Darko Balaban

Personal information
- Born: 22 September 1989 (age 36) Novi Sad, SR Serbia, Yugoslavia
- Listed height: 2.11 m (6 ft 11 in)
- Listed weight: 105 kg (231 lb)

Career information
- NBA draft: 2011: undrafted
- Playing career: 2007–2026
- Position: Center

Career history
- 2007–2010: Partizan
- 2010–2011: Crvena zvezda
- 2011–2012: Smederevo 1953
- 2012: BKK Radnički
- 2012: Târgu Mureş
- 2013: Vršac
- 2013–2014: Feni Industries
- 2014: Smederevo 1953
- 2014–2015: Szedeák
- 2015: PAOK
- 2015–2016: Dinamo București
- 2016–2017: Club Africain
- 2017–2018: Borac Čačak
- 2018–2020: Melilla
- 2020–2021: Balkan
- 2021–2022: Kouchin Amol
- 2022: APR

Career highlights
- Serbian First League MVP (2012);

= Darko Balaban =

Serbian basketball player

Darko Balaban (Дарко Балабан; born 22 September 1989) is a Serbian professional basketball player.

==Professional career==
Balaban grew up with KK Sport Key from Novi Sad where he played from 2003 to 2007 when he goes to Partizan. In 2010 he goes to Crvena zvezda where he stayed one season.

For the 2011–12 season he signed with KK Smederevo where he had great season and was named the MVP of the Basketball League of Serbia.

In March 2012 he signed with BKK Radnički for Serbian Super League but played only nine games and then left the team. Following season he started with Târgu Mureş, but left them in December 2012.

In October 2013, he signed with Vršac. He left them after only two games and signed with Feni Industries. In February 2014, he returned to Serbia and signed with his former team Smederevo.

In September 2014, he signed with the Hungarian club Naturtex SZTE-Szedeák for the 2014–15 season.

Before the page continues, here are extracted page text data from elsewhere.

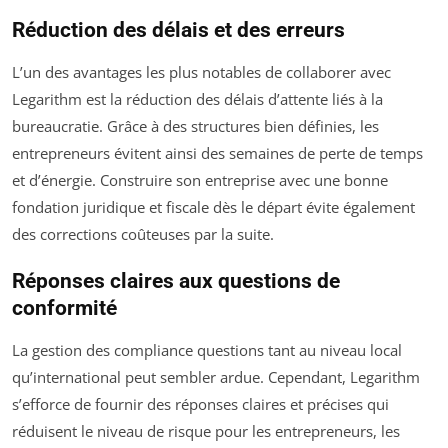
Réduction des délais et des erreurs
L’un des avantages les plus notables de collaborer avec
Legarithm est la réduction des délais d’attente liés à la
bureaucratie. Grâce à des structures bien définies, les
entrepreneurs évitent ainsi des semaines de perte de temps
et d’énergie. Construire son entreprise avec une bonne
fondation juridique et fiscale dès le départ évite également
des corrections coûteuses par la suite.
Réponses claires aux questions de
conformité
La gestion des compliance questions tant au niveau local
qu’international peut sembler ardue. Cependant, Legarithm
s’efforce de fournir des réponses claires et précises qui
réduisent le niveau de risque pour les entrepreneurs, les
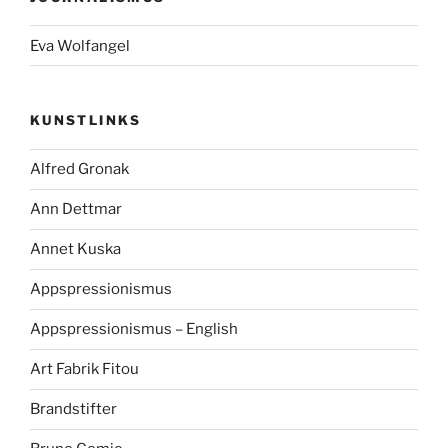
Eva Wolfangel
KUNSTLINKS
Alfred Gronak
Ann Dettmar
Annet Kuska
Appspressionismus
Appspressionismus – English
Art Fabrik Fitou
Brandstifter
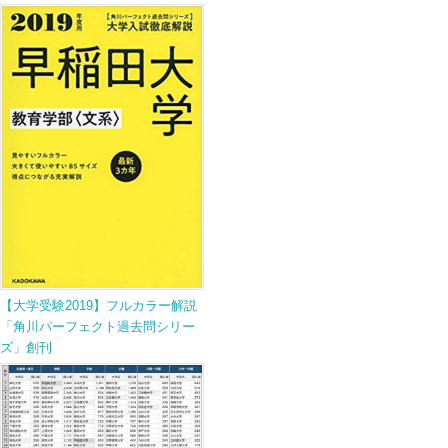
【大学受験2019】フルカラー解説
「角川パーフェクト過去問シリー
ズ」創刊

On 1 October 2015 he signed with the Greek club PAOK. However he left PAOK later that month after appearing in two league games and three Eurocup games. On 2 December 2015 he signed with Romanian club Dinamo București for the rest of the 2015–16 Liga Națională season.

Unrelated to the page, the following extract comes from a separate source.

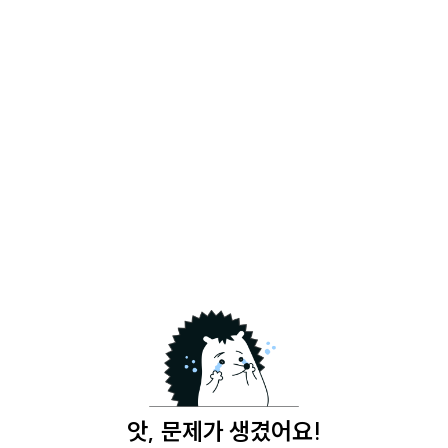
앗, 문제가 생겼어요!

On 16 November 2017 he signed with Borac Čačak for the rest of the 2017–18 season. On 18 August 2018 he signed with Club Melilla Baloncesto of the LEB Oro.

In the 2021–22 season, he played for Kouchin Amol of the Iranian Basketball Super League.

In July 2022, Balaban joined the Rwandan team APR of the Rwanda Basketball League (RBL).